Saturday, August 05, 2006


Mexico's electoral court offered up a decision that will keep the status quo happy and, naturally, deny Mexico's electorate a full recount of the presidential vote. I am always impressed by the establishment's delaration of a putative love of democracy and it's apposite ability to refuse to actually and properly count votes. In fact, they have laws specifically restricting recounting ballots, making the process unnecessarily cumbersome. Or, as I am sure they view it, necessarily cumbersome. Recounting votes should not be an onerous task in a democracy. No one has any problem with checking, double checking and triple checking business transactions but counting votes twice, why, that's just plain crazy.

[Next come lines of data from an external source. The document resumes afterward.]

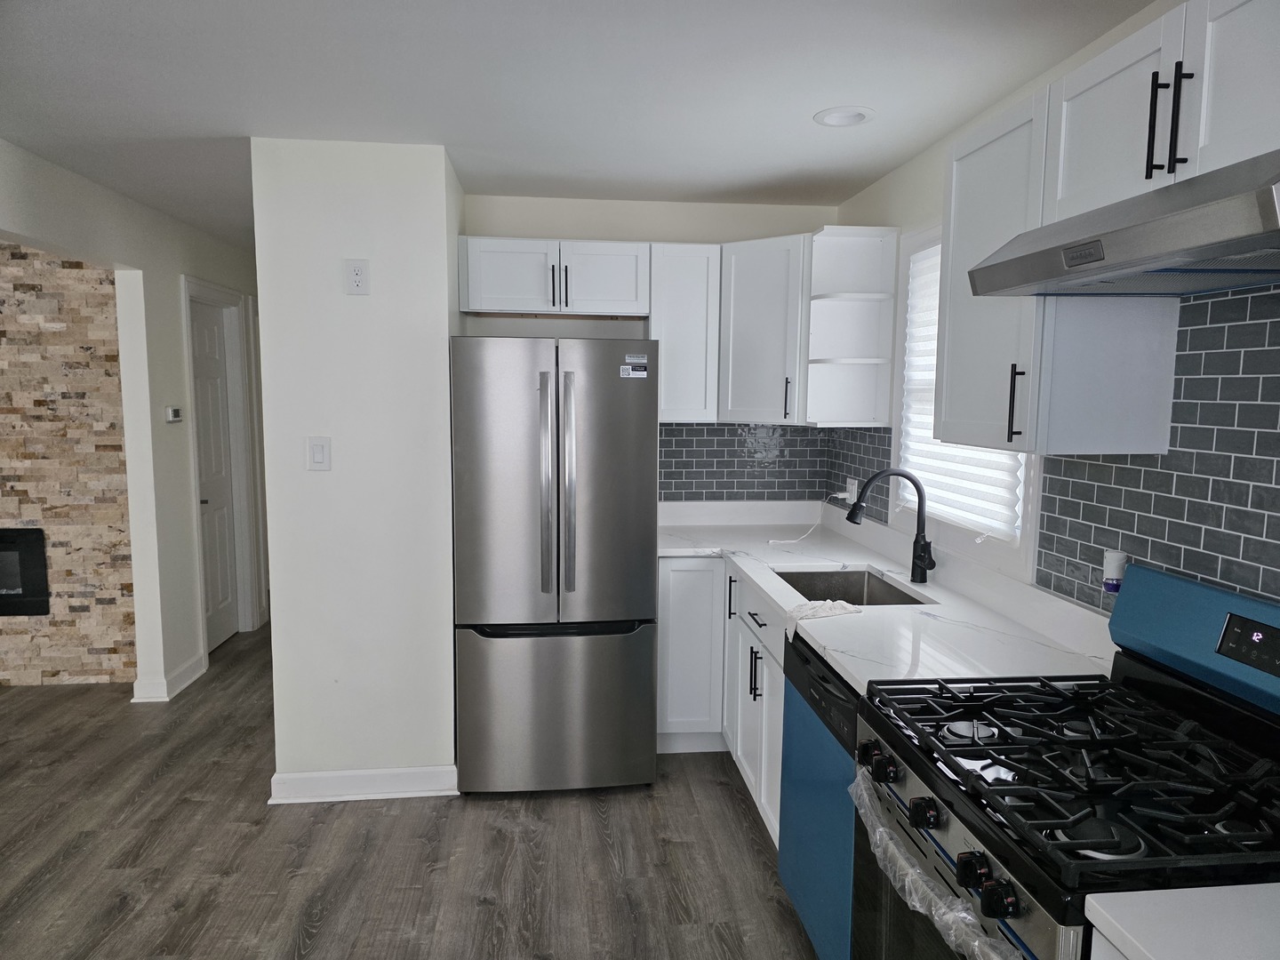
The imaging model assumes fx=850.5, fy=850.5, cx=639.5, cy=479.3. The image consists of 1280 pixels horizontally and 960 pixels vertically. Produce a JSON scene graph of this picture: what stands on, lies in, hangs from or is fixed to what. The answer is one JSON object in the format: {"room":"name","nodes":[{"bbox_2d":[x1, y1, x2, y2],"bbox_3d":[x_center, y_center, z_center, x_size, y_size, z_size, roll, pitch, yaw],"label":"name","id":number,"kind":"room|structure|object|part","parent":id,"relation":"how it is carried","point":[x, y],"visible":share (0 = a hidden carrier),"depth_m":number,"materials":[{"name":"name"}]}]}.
{"room":"kitchen","nodes":[
{"label":"kitchen","id":0,"kind":"room"},
{"bbox_2d":[0,242,137,689],"bbox_3d":[-4.083,-0.128,4.303,3.068,2.410,0.128,0,6,-6],"label":"stone wall","id":1,"kind":"structure","parent":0,"point":[30,512],"depth_m":4.38,"materials":[{"name":"beige stone"}]},
{"bbox_2d":[0,527,48,615],"bbox_3d":[-3.537,0.470,4.360,0.920,0.449,0.146,0,6,-6],"label":"fireplace","id":2,"kind":"object","parent":1,"relation":"in","point":[17,584],"visible":0.98,"depth_m":4.37,"materials":[{"name":"black glass"}]},
{"bbox_2d":[0,139,263,707],"bbox_3d":[-2.192,0.109,2.224,0.136,2.433,8.723,0,6,-6],"label":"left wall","id":3,"kind":"structure","parent":0,"point":[187,483],"depth_m":4.18,"materials":[{"name":"white paint"}]},
{"bbox_2d":[130,651,207,702],"bbox_3d":[-2.443,1.026,4.457,0.161,0.108,0.546,0,6,-6],"label":"baseboard","id":4,"kind":"structure","parent":3,"relation":"attached to","point":[184,670],"depth_m":4.30,"materials":[{"name":"white paint"}]},
{"bbox_2d":[165,406,182,422],"bbox_3d":[-2.382,-0.335,4.351,0.028,0.078,0.125,0,6,-6],"label":"thermostat","id":5,"kind":"object","parent":3,"relation":"attached to","point":[173,412],"visible":0.99,"depth_m":4.32,"materials":[{"name":"white plastic"}]},
{"bbox_2d":[188,294,240,655],"bbox_3d":[-2.516,-0.004,5.003,0.101,2.033,0.702,0,6,-6],"label":"door","id":6,"kind":"structure","parent":3,"relation":"in","point":[215,386],"depth_m":5.07,"materials":[{"name":"white paint"}]},
{"bbox_2d":[181,275,261,656],"bbox_3d":[-2.482,-0.058,4.998,0.151,2.150,0.944,0,6,-6],"label":"door frame","id":7,"kind":"structure","parent":3,"relation":"attached to","point":[239,412],"depth_m":5.30,"materials":[{"name":"white paint"}]},
{"bbox_2d":[252,133,463,801],"bbox_3d":[-1.179,-0.116,4.401,0.667,2.436,2.562,0,6,-6],"label":"partition wall","id":8,"kind":"structure","parent":0,"point":[438,326],"depth_m":3.12,"materials":[{"name":"white paint"}]},
{"bbox_2d":[306,435,331,471],"bbox_3d":[-1.169,-0.095,3.096,0.079,0.125,0.012,0,6,-6],"label":"light switch","id":9,"kind":"object","parent":8,"relation":"attached to","point":[319,452],"visible":0.98,"depth_m":3.10,"materials":[{"name":"white plastic"}]},
{"bbox_2d":[344,258,369,295],"bbox_3d":[-1.017,-0.728,3.058,0.081,0.127,0.009,0,6,-6],"label":"wall outlet","id":10,"kind":"object","parent":8,"relation":"attached to","point":[356,270],"visible":0.98,"depth_m":3.05,"materials":[{"name":"white plastic"}]},
{"bbox_2d":[268,764,459,804],"bbox_3d":[-1.044,1.161,3.277,0.686,0.106,0.134,0,6,-6],"label":"baseboard","id":11,"kind":"structure","parent":8,"relation":"attached to","point":[311,775],"depth_m":3.23,"materials":[{"name":"white paint"}]},
{"bbox_2d":[0,622,818,959],"bbox_3d":[-2.012,1.323,2.532,6.710,0.061,9.371,0,6,-6],"label":"floor","id":12,"kind":"structure","parent":0,"point":[724,813],"depth_m":2.85,"materials":[{"name":"brown wood"}]},
{"bbox_2d":[448,335,660,794],"bbox_3d":[-0.353,0.311,3.541,0.761,1.762,0.872,0,6,-6],"label":"refrigerator","id":13,"kind":"object","parent":12,"relation":"on","point":[644,410],"visible":1,"depth_m":3.17,"materials":[{"name":"silver metal"}]},
{"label":"fridge handle","id":14,"kind":"part","parent":13,"relation":"part of","materials":[{"name":"silver metal"}]},
{"bbox_3d":[-0.319,0.874,3.288,0.859,0.652,0.124,0,6,-6],"label":"freezer drawer","id":15,"kind":"part","parent":13,"relation":"part of","materials":[{"name":"silver metal"}]},
{"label":"freezer handle","id":16,"kind":"part","parent":13,"relation":"part of","materials":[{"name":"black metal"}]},
{"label":"handle","id":17,"kind":"part","parent":13,"relation":"part of","materials":[{"name":"silver metal"}]},
{"bbox_2d":[618,354,648,378],"bbox_3d":[-0.024,-0.425,3.193,0.102,0.082,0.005,0,6,-6],"label":"sticker","id":18,"kind":"object","parent":13,"relation":"attached to","point":[642,375],"visible":1,"depth_m":3.19,"materials":[{"name":"white paper"}]},
{"bbox_2d":[656,559,785,843],"bbox_3d":[0.496,0.788,3.324,0.851,0.879,1.385,0,6,-6],"label":"base cabinet","id":19,"kind":"object","parent":12,"relation":"on","point":[780,684],"visible":0.23,"depth_m":3.43,"materials":[{"name":"white paint"}]},
{"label":"handle","id":20,"kind":"part","parent":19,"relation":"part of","materials":[{"name":"black metal"}]},
{"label":"pulls","id":21,"kind":"part","parent":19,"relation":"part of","materials":[{"name":"black metal"}]},
{"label":"drawer","id":22,"kind":"part","parent":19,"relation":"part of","materials":[{"name":"white paint"}]},
{"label":"drawer pull","id":23,"kind":"part","parent":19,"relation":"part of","materials":[{"name":"black metal"}]},
{"bbox_2d":[658,498,1113,697],"bbox_3d":[0.640,0.337,3.076,0.851,0.132,2.435,0,6,-6],"label":"countertop","id":24,"kind":"structure","parent":19,"relation":"on","point":[884,568],"depth_m":2.57,"materials":[{"name":"white stone"}]},
{"bbox_2d":[783,597,860,639],"bbox_3d":[0.529,0.404,2.494,0.221,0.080,0.188,0,6,-6],"label":"cloth","id":25,"kind":"object","parent":24,"relation":"on","point":[846,606],"visible":0.93,"depth_m":2.47,"materials":[{"name":"white fabric"}]},
{"bbox_2d":[772,566,927,605],"bbox_3d":[0.704,0.487,2.914,0.443,0.207,0.672,0,6,-6],"label":"sink","id":26,"kind":"object","parent":24,"relation":"in","point":[796,588],"visible":0.32,"depth_m":3.22,"materials":[{"name":"silver metal"}]},
{"bbox_2d":[846,469,936,583],"bbox_3d":[0.852,0.154,2.886,0.305,0.382,0.110,0,6,-6],"label":"faucet","id":27,"kind":"object","parent":24,"relation":"on","point":[913,480],"visible":1,"depth_m":2.90,"materials":[{"name":"black metal"}]},
{"bbox_2d":[776,627,860,959],"bbox_3d":[0.760,0.898,2.288,0.625,0.875,0.606,0,6,-6],"label":"dishwasher","id":28,"kind":"object","parent":12,"relation":"on","point":[820,681],"visible":0.25,"depth_m":2.21,"materials":[{"name":"blue"}]},
{"bbox_2d":[853,561,1279,959],"bbox_3d":[0.826,0.819,1.560,0.728,1.199,0.764,0,6,-6],"label":"gas stove","id":29,"kind":"object","parent":12,"relation":"on","point":[1059,845],"visible":0.97,"depth_m":1.51,"materials":[{"name":"black metal"}]},
{"bbox_3d":[0.462,0.555,1.671,0.048,0.051,0.060,0,6,-6],"label":"knob","id":30,"kind":"part","parent":29,"relation":"part of","materials":[{"name":"black plastic"}]},
{"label":"knob","id":31,"kind":"part","parent":29,"relation":"part of","materials":[{"name":"black plastic"}]},
{"bbox_3d":[0.489,0.583,1.490,0.040,0.047,0.048,0,6,-6],"label":"knob","id":32,"kind":"part","parent":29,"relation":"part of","materials":[{"name":"black plastic"}]},
{"bbox_2d":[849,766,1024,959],"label":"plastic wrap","id":33,"kind":"object","parent":29,"relation":"hanging from","point":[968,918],"visible":0.79,"depth_m":1.43,"materials":[{"name":"clear plastic"}]},
{"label":"burner","id":34,"kind":"part","parent":29,"relation":"part of","materials":[{"name":"metal"}]},
{"bbox_3d":[0.502,0.593,1.295,0.040,0.047,0.047,0,6,-6],"label":"knob","id":35,"kind":"part","parent":29,"relation":"part of","materials":[{"name":"black plastic"}]},
{"bbox_3d":[0.516,0.608,1.239,0.041,0.047,0.043,0,6,-6],"label":"knob","id":36,"kind":"part","parent":29,"relation":"part of","materials":[{"name":"black plastic"}]},
{"bbox_3d":[0.833,0.506,1.596,0.664,0.047,0.686,0,6,-6],"label":"burner grates","id":37,"kind":"part","parent":29,"relation":"part of","materials":[{"name":"black metal"}]},
{"bbox_2d":[0,0,1154,247],"bbox_3d":[-1.752,-1.178,2.343,5.983,0.095,9.658,0,6,-6],"label":"ceiling","id":38,"kind":"structure","parent":0,"point":[215,127],"depth_m":2.43,"materials":[{"name":"white paint"}]},
{"bbox_2d":[813,105,874,127],"bbox_3d":[0.647,-1.185,2.689,0.193,0.080,0.192,0,6,-6],"label":"recessed light","id":39,"kind":"object","parent":38,"relation":"in","point":[860,114],"visible":0.97,"depth_m":2.71,"materials":[{"name":"white"}]},
{"bbox_2d":[460,191,841,508],"bbox_3d":[0.056,-0.094,4.138,1.814,2.423,0.124,0,6,-6],"label":"back wall","id":40,"kind":"structure","parent":0,"point":[605,229],"depth_m":3.93,"materials":[{"name":"white paint"}]},
{"bbox_2d":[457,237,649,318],"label":"upper cabinet","id":41,"kind":"object","parent":40,"relation":"attached to","point":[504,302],"visible":0.98,"depth_m":3.62,"materials":[{"name":"white paint"}]},
{"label":"bar pull","id":42,"kind":"part","parent":41,"relation":"part of","materials":[{"name":"black metal"}]},
{"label":"cabinet door","id":43,"kind":"part","parent":41,"relation":"part of","materials":[{"name":"white wood"}]},
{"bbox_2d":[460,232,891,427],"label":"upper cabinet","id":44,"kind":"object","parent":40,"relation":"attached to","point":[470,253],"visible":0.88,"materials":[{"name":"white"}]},
{"bbox_2d":[648,240,721,422],"bbox_3d":[0.176,-0.651,3.832,0.316,0.773,0.340,0,6,-6],"label":"upper cabinet","id":45,"kind":"object","parent":40,"relation":"attached to","point":[690,353],"visible":0.81,"depth_m":3.69,"materials":[{"name":"white paint"}]},
{"bbox_2d":[656,421,829,500],"bbox_3d":[0.408,-0.088,4.096,1.009,0.421,0.007,0,6,-6],"label":"tile backsplash","id":46,"kind":"structure","parent":40,"relation":"attached to","point":[711,431],"depth_m":4.10,"materials":[{"name":"tile"}]},
{"bbox_2d":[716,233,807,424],"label":"corner upper cabinet","id":47,"kind":"object","parent":40,"relation":"attached to","point":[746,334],"visible":0.78,"depth_m":3.62,"materials":[{"name":"white paint"}]},
{"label":"handle","id":48,"kind":"part","parent":47,"relation":"part of","materials":[{"name":"black metal"}]},
{"bbox_2d":[824,0,1279,620],"bbox_3d":[1.288,0.247,1.279,0.136,2.448,6.071,0,6,-6],"label":"right wall","id":49,"kind":"structure","parent":0,"point":[881,187],"depth_m":3.00,"materials":[{"name":"white paint"}]},
{"bbox_2d":[805,224,897,428],"bbox_3d":[0.839,-0.610,3.446,0.309,0.791,0.199,0,6,-6],"label":"corner shelf","id":50,"kind":"object","parent":49,"relation":"attached to","point":[844,369],"visible":0.98,"depth_m":3.49,"materials":[{"name":"white"}]},
{"bbox_2d":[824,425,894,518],"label":"tile backsplash","id":51,"kind":"structure","parent":49,"relation":"attached to","point":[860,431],"depth_m":3.73,"materials":[{"name":"tile"}]},
{"bbox_2d":[845,477,859,502],"bbox_3d":[0.952,0.056,3.821,0.012,0.112,0.115,0,6,-6],"label":"wall outlet","id":52,"kind":"object","parent":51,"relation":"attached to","point":[852,488],"visible":0.75,"depth_m":3.81,"materials":[{"name":"white plastic"}]},
{"bbox_2d":[768,494,847,544],"bbox_3d":[0.747,0.160,3.806,0.394,0.200,0.101,-2,7,-22],"label":"power cord","id":53,"kind":"object","parent":52,"relation":"attached to","point":[838,496],"visible":0.95,"depth_m":3.80,"materials":[{"name":"white plastic"}]},
{"bbox_2d":[887,220,1039,575],"bbox_3d":[1.095,-0.333,2.829,0.152,1.132,1.045,0,6,-6],"label":"window","id":54,"kind":"structure","parent":49,"relation":"in","point":[1029,515],"depth_m":3.01,"materials":[{"name":"white"}]},
{"bbox_2d":[898,240,1023,536],"bbox_3d":[1.074,-0.338,2.854,0.051,0.998,0.804,0,6,-6],"label":"window blind","id":55,"kind":"object","parent":54,"relation":"attached to","point":[928,431],"visible":0.31,"depth_m":2.94,"materials":[{"name":"white"}]},
{"bbox_2d":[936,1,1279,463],"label":"upper cabinet","id":56,"kind":"object","parent":49,"relation":"attached to","point":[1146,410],"visible":0.8,"depth_m":1.88,"materials":[{"name":"white paint"}]},
{"bbox_3d":[0.906,-0.180,2.061,0.025,0.174,0.023,0,6,-6],"label":"bar pull","id":57,"kind":"part","parent":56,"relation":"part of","materials":[{"name":"black metal"}]},
{"bbox_2d":[1033,285,1279,620],"bbox_3d":[1.137,0.000,2.035,0.008,0.926,4.010,0,6,-6],"label":"tile backsplash","id":58,"kind":"structure","parent":49,"relation":"attached to","point":[1183,568],"depth_m":1.81,"materials":[{"name":"tile"}]},
{"bbox_2d":[1102,549,1128,593],"bbox_3d":[1.118,0.217,1.996,0.050,0.099,0.055,0,6,-6],"label":"air freshener","id":59,"kind":"object","parent":58,"relation":"attached to","point":[1119,555],"visible":0.84,"depth_m":1.98,"materials":[{"name":"white plastic"}]},
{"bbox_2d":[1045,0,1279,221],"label":"upper cabinet","id":60,"kind":"object","parent":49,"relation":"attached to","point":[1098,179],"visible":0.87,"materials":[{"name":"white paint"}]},
{"bbox_2d":[967,149,1279,299],"bbox_3d":[0.980,-0.413,1.452,0.469,0.126,0.756,0,6,-6],"label":"range hood","id":61,"kind":"object","parent":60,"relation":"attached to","point":[1225,251],"visible":0.99,"depth_m":1.38,"materials":[{"name":"silver metal"}]},
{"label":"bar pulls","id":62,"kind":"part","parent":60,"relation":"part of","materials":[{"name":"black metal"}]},
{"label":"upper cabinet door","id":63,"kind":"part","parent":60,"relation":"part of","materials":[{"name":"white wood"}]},
{"bbox_2d":[1083,882,1279,959],"bbox_3d":[0.911,0.589,0.869,0.652,0.037,0.640,0,6,-6],"label":"countertop","id":64,"kind":"structure","parent":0,"point":[1140,948],"depth_m":1.06,"materials":[{"name":"white stone"}]}
]}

It was a hotly contested election and the number of polling station problems was immense; in Orbador country, scrubbed voter rolls courtesy of ChoicePoint, ballots found in dumpsters, exit poll mismatch with the vote count, long lines experienced in precincts strongly supportive of the populist who promised, among other things, to renegotiate NAFTA, something the business elite was none too keen on. It sounded all too typical. James K. Galbraith offered up an excellent review of the voting data that certainly demonstrates some bizarre behaviour, behaviour which is generally recognised as a sign that an election is being rigged in real time.

So, it looks like Mexicans will be denied the right to know what the real vote count was, while being told by the corporate establishment that all went well. Welcome, Mexico, to the new American century.